═════ Data provided ═════

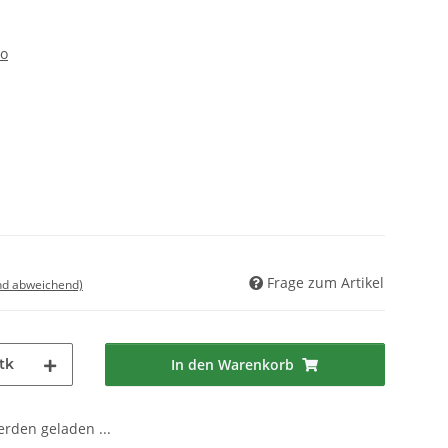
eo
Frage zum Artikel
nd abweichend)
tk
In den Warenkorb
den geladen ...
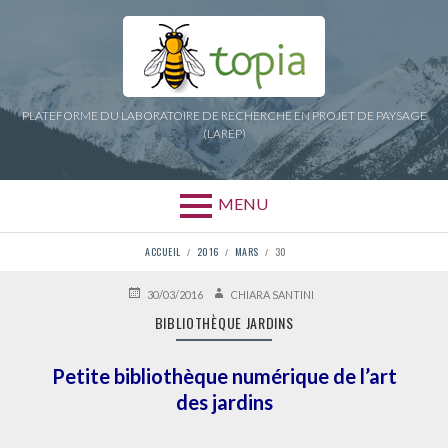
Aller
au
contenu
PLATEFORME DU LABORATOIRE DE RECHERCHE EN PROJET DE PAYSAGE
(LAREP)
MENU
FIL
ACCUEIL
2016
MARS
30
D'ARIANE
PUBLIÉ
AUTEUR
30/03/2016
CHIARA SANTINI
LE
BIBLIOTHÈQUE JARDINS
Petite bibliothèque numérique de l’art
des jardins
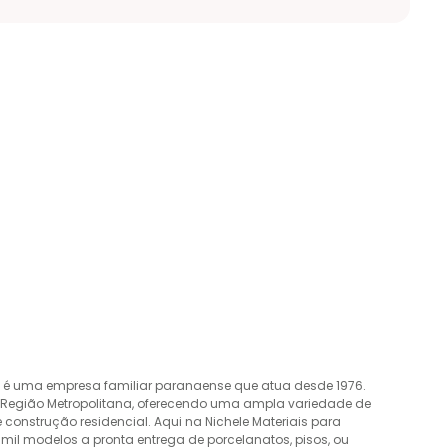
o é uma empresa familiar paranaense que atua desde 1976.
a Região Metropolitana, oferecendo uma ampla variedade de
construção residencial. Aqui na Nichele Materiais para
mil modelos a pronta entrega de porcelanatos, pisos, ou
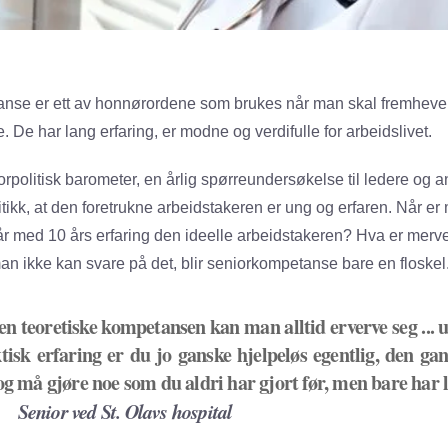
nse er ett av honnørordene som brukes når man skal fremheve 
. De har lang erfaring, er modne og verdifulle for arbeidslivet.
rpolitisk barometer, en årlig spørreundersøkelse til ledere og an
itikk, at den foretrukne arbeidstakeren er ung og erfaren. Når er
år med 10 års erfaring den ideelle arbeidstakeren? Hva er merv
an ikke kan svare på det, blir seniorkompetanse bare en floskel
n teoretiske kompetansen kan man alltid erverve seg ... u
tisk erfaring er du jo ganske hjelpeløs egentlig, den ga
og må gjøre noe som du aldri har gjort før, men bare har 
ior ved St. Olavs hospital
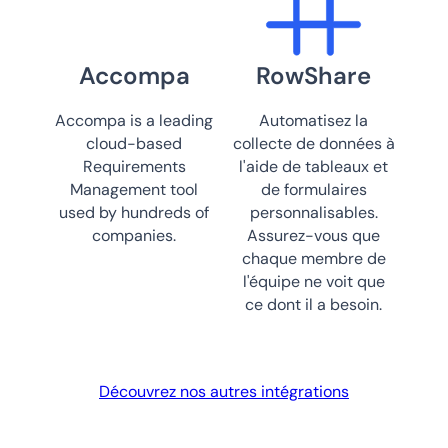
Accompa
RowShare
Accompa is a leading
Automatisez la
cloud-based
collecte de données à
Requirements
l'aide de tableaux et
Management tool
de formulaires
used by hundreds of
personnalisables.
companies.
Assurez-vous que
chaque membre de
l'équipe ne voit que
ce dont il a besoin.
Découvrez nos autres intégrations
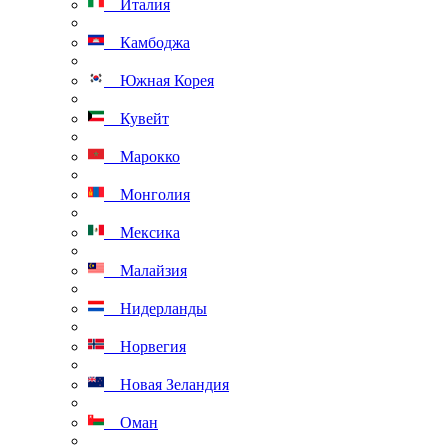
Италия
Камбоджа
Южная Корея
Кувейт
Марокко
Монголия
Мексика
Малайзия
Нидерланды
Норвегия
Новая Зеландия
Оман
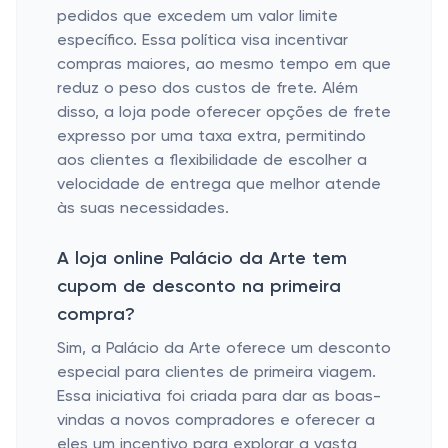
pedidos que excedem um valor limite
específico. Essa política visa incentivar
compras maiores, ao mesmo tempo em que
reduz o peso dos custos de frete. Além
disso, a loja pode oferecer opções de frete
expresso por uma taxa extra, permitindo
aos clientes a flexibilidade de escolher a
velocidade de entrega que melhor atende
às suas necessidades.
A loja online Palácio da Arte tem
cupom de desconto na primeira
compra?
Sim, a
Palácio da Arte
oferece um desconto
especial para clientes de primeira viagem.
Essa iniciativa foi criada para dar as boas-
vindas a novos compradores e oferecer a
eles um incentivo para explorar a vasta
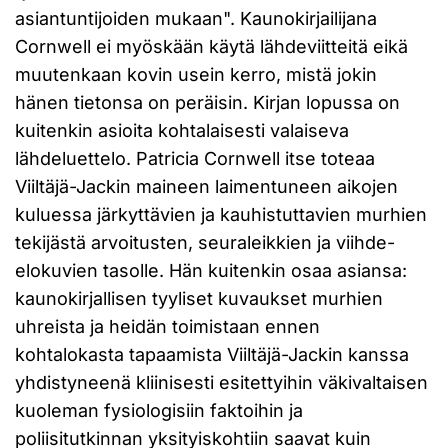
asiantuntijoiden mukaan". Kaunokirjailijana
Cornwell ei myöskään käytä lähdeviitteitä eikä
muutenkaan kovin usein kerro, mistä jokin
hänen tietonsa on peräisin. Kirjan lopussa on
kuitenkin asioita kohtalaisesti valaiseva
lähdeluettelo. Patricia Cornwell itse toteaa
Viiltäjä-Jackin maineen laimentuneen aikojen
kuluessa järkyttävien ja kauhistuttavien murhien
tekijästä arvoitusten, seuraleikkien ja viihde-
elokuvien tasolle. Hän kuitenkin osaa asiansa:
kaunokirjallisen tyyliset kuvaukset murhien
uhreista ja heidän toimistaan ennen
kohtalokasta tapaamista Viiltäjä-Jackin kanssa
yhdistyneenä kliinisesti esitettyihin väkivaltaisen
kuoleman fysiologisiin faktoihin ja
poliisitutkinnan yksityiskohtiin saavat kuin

═════

### Work to be completed:
Copy everything from the start of the records above down to and including the line that contains "des jardins". Leave the pictures out.

### Task answer:
eo
Frage zum Artikel
nd abweichend)
tk
In den Warenkorb
den geladen ...
Aller
au
contenu
PLATEFORME DU LABORATOIRE DE RECHERCHE EN PROJET DE PAYSAGE
(LAREP)
MENU
FIL
ACCUEIL
2016
MARS
30
D'ARIANE
PUBLIÉ
AUTEUR
30/03/2016
CHIARA SANTINI
LE
BIBLIOTHÈQUE JARDINS
Petite bibliothèque numérique de l’art
des jardins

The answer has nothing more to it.